Speaking of injuries Mr Gazidis said that the soft tissue problems were actually at “historically low levels” and that more freakish impacts were the bigger issue. “But we still have to ask ourselves difficult questions: Did we have the right squad depth for certain difficult functions? We have a good idea of where we feel we fell short and where we feel we did well.
“Because we have a highly-visible manager who represents so much continuity, there is a misplaced belief that things don’t change. There has been tremendous change within, fully embraced and led by Arsène.”
I don’t have detailed analyses of all Arsenal’s injuries for the season, but the injury league table from InjuryLeague.com showed these figures based on the simple notion of one player out for one week is one point on the chart.

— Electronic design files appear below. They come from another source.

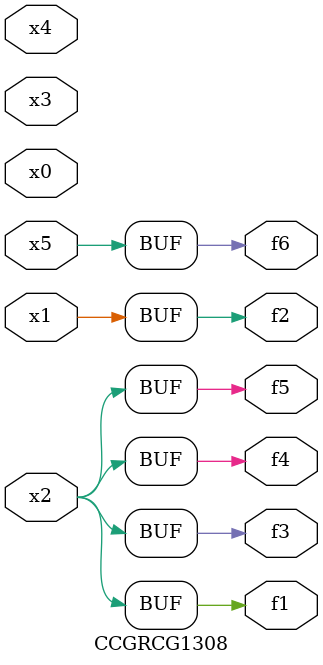
<source format=v>
module CCGRCG1308(
	input x0, x1, x2, x3, x4, x5,
	output f1, f2, f3, f4, f5, f6
);
	assign f1 = x2;
	assign f2 = x1;
	assign f3 = x2;
	assign f4 = x2;
	assign f5 = x2;
	assign f6 = x5;
endmodule

</source>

|Pos||Club||No of injury points||Final League pos|
|11||West Ham Utd||185||7|
|17||West Bromwich Albion||127||14|
There is little evidence of a link between injuries and league position although Leicester’s success might well be down to injury luck, and Newcastle’s relegation to a lack of luck. Three of the top seven teams in terms of injuries were in the top five in league positions. The three relegated clubs were 1st, 8th and 18th in the injury league table. It’s hard to find a link.
Mr Gazidis also said that Stan Kroenke encouraged squad investment and noted the arrival of Özil, Sánchez, Petr Cech and now Xhaka in successive summers. “We have very high aspirations and care deeply,” he said. “But we don’t have an owner who storms the corridors on a Monday, who calls the manager and says, ‘Why aren’t you starting this player?’ and enjoys high-fiving 26-year-old athletes. To me, that’s good.”
“Our renewal rate on season tickets is higher historically this year than ever. I don’t use that to say all fans are happy, but most people are not engaging daily on social media and their opinions are much more nuanced than it might seem.
“What’s quite difficult is that once people have created a story in their own mind, their own confirmation biases will kick in. It’s true of all of us. My confirmation bias is we are a club making progress. Our ambition is to win the Premier League but we have had our best finish in years and two FA Cups in three seasons.”